Se ha cumplido una semana desde que dos potentes terremotos sacudieron varias regiones del norte de Venezuela dejando tras de sí una verdadera catástrofe. En un país donde la información independiente es un bien escaso, los ciudadanos convirtieron internet en una red de apoyo para los familiares y amigos de los desaparecidos, pero también para los equipos de rescate y los voluntarios, que se afanan desde las primeras horas en encontrar señales de vida bajo los escombros de los más de 800 edificios que se han derrumbado y notificar los hallazgos.
La conexión a internet y la telefonía móvil fueron lo primero que colapsó en las zonas afectadas debido a la falta de electricidad. Pese a eso y a las restricciones que el Gobierno venezolano mantiene sobre redes sociales como X, muchos ciudadanos trataron de convertir estas plataformas en una herramienta para ayudar en la búsqueda y la identificación de desaparecidos. Dentro y fuera de Venezuela, las redes se llenaron de datos e imágenes de amigos y familiares con el objetivo de facilitar su localización e identificación. Además, la misión de Naciones Unidas en el país reclamó a las autoridades que restablecieran “plenamente el acceso a las redes sociales y a todos los medios”, ya que la información en situaciones de emergencia como la que atraviesa el país es “fundamental para la protección de la vida, la seguridad y el bienestar de la población”, adujeron.
Ante la falta de datos oficiales sobre el número de desaparecidos, han surgido registros ciudadanos: páginas donde quienes no tienen noticias de sus allegados pueden publicar sus datos e imágenes para facilitar la búsqueda. Son las mismas webs en las que los voluntarios que participan en las labores de rescate están notificando qué personas han encontrado con vida, quiénes han fallecido o los que están ingresados en un centro hospitalario. Venezuela te busca y Desaparecidos terremoto Venezuela son dos de estas plataformas. La segunda ha recibido más de 80.000 reportes, pero muchos desaparecidos han sido registrados varias veces, por lo que estiman que, quitando las duplicidades, hay alrededor de 40.000 ciudadanos que continúan desaparecidos y se ha localizado a casi 16.000.
Las autoridades venezolanas indican que han rescatado a más de 6.400 personas con vida y el número de fallecidos ronda los 2.300, según cifras de este jueves. Una semana después de los seísmos, las posibilidades de hallar supervivientes son mínimas, pero entre el duro conteo de muertos surge la esperanza. Como la de Hernán Gil, el vigilante de un aparcamiento en La Guaira que se refugió bajo su escritorio el día de los seísmos. Tras más de cuatro días sepultado, un rescatista escuchó su voz y pidió refuerzos.
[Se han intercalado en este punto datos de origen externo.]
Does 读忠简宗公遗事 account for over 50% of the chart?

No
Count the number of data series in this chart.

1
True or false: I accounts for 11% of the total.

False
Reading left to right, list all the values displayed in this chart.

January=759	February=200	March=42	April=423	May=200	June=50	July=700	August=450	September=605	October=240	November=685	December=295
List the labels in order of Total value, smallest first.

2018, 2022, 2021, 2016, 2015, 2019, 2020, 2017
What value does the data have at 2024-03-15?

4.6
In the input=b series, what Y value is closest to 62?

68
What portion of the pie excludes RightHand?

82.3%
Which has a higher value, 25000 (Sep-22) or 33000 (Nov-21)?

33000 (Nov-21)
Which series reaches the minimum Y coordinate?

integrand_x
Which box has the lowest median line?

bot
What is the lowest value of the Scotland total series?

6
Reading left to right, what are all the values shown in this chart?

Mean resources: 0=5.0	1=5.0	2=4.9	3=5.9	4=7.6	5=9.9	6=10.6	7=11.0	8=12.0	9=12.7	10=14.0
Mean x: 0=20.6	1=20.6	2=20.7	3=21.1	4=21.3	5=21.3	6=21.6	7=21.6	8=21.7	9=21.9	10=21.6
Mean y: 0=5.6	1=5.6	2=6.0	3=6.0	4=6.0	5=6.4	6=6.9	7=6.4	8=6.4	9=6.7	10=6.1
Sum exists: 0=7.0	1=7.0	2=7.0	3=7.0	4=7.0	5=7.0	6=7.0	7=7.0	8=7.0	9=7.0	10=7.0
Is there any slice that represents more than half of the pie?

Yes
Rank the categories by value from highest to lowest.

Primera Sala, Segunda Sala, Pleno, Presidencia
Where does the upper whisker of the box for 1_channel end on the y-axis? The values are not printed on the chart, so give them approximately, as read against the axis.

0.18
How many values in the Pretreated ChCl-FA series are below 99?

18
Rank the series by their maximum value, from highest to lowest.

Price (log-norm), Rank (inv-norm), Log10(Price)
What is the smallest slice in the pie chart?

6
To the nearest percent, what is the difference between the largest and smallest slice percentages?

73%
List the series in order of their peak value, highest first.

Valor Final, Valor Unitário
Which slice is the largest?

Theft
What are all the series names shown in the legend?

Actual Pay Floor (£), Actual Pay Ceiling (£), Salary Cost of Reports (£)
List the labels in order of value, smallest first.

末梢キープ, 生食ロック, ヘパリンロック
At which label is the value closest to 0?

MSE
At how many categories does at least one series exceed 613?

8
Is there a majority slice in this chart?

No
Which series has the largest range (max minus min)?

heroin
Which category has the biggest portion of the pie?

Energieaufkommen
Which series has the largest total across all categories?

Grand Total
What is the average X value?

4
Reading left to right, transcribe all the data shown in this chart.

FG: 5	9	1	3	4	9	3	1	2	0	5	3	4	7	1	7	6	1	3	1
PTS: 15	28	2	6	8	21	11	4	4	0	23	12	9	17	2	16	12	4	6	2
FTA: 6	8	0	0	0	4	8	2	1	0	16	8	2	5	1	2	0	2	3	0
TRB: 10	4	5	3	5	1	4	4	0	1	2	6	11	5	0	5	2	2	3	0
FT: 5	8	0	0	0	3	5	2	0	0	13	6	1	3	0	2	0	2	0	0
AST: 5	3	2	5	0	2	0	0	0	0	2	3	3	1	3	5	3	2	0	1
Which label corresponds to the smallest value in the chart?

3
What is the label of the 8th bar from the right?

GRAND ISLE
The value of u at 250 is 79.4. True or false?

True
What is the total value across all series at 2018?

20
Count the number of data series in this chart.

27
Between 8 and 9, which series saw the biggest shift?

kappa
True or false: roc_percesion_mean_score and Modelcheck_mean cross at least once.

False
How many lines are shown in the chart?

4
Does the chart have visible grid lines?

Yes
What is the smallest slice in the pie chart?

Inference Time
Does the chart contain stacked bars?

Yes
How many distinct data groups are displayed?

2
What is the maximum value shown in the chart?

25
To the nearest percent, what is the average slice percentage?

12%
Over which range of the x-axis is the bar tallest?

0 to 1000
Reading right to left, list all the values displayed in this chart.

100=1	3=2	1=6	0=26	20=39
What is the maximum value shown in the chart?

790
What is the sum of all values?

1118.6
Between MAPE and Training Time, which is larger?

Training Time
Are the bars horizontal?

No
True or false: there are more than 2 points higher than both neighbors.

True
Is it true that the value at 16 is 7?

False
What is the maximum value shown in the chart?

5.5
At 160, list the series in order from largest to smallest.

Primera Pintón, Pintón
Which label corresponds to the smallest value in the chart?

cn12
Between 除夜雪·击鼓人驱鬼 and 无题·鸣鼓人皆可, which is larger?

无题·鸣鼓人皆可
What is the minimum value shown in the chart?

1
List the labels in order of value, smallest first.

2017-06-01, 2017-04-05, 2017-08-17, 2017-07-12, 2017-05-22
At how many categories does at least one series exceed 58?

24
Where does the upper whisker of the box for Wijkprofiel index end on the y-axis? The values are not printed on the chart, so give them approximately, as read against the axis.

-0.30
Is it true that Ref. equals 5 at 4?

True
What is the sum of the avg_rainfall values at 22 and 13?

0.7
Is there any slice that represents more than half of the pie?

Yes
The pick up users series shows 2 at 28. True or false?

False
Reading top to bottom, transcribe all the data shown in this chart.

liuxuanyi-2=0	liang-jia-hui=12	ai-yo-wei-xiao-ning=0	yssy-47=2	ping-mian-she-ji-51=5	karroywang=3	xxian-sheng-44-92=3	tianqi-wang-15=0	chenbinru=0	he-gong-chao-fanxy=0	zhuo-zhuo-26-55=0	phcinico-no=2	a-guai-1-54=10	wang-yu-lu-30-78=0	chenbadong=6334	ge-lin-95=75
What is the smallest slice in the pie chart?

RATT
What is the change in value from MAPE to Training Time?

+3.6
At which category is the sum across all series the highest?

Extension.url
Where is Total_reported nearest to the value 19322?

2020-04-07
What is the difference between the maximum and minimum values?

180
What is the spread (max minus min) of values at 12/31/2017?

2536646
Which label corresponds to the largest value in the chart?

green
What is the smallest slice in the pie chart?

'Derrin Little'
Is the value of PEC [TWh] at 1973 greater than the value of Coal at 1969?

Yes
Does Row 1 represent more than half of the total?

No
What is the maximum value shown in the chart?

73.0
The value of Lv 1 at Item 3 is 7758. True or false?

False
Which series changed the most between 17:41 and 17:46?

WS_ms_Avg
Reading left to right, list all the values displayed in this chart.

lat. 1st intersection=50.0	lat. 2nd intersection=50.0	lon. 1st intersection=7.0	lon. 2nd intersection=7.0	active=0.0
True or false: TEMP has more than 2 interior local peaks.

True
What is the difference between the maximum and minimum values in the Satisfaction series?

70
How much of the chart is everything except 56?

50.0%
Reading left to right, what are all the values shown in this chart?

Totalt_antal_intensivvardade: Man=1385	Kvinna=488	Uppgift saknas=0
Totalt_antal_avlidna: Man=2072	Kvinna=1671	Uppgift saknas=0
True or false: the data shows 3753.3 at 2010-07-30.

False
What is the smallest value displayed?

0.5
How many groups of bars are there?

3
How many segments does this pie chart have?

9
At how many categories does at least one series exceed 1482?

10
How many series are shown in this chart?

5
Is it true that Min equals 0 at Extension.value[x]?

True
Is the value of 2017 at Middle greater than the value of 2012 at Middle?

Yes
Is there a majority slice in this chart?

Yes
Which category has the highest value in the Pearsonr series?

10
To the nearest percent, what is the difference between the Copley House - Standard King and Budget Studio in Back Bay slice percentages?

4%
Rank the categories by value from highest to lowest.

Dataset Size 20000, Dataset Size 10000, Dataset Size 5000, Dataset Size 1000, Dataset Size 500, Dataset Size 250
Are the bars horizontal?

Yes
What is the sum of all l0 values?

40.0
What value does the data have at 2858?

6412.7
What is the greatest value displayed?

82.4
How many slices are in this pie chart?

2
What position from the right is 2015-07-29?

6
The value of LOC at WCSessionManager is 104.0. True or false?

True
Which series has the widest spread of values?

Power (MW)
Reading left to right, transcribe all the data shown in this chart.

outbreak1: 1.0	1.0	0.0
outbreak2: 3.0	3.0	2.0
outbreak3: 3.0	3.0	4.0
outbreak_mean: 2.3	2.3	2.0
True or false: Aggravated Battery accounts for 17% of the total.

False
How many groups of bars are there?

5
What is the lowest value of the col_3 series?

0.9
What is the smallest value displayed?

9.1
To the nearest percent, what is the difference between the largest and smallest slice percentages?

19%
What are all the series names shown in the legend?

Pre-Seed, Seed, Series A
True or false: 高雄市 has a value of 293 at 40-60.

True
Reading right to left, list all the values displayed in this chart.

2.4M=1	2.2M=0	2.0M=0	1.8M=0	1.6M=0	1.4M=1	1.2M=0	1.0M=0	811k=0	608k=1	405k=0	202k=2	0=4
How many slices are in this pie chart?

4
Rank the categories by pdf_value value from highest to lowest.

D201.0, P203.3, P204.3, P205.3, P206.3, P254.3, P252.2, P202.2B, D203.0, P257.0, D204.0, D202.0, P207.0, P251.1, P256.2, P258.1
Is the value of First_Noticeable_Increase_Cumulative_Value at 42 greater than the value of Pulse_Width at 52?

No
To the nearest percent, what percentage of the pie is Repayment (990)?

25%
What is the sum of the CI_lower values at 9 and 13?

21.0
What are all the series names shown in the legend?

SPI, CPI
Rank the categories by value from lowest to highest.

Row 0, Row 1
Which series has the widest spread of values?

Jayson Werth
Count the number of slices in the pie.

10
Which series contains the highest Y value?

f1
Un centenar de personas lograron sacarlo de los escombros este jueves.
También en esta primera semana tras los terremotos se han aplaudido los vídeos del rescate a un niño de tres años después de estar casi seis días enterrado, el del llanto de un bebé de 18 días que permanecía atrapado junto a su madre, del hallazgo de numerosas mascotas… Asimismo, es reseñable la actitud de los rescatistas, llegados de diferentes partes del mundo, y los mensajes de ánimo que mandan a las personas que encuentran con vida, las palabras de consuelo y las canciones que tararean a los heridos para distraerlos y que esbocen, al menos, una sonrisa.
Al final, ha sido la ciudadanía quien ha desempeñado funciones que corresponden a las autoridades, como la de aportar información sobre personas desaparecidas. Es importante que Venezuela permita el acceso libre a internet, a las redes y a los medios independientes, sobre todo durante la emergencia, que solo acaba de empezar. Las labores de rescate de desaparecidos son los primeros pasos tras los terremotos, pero después llegará el momento de la reconstrucción, que precisará mucho más tiempo y recursos.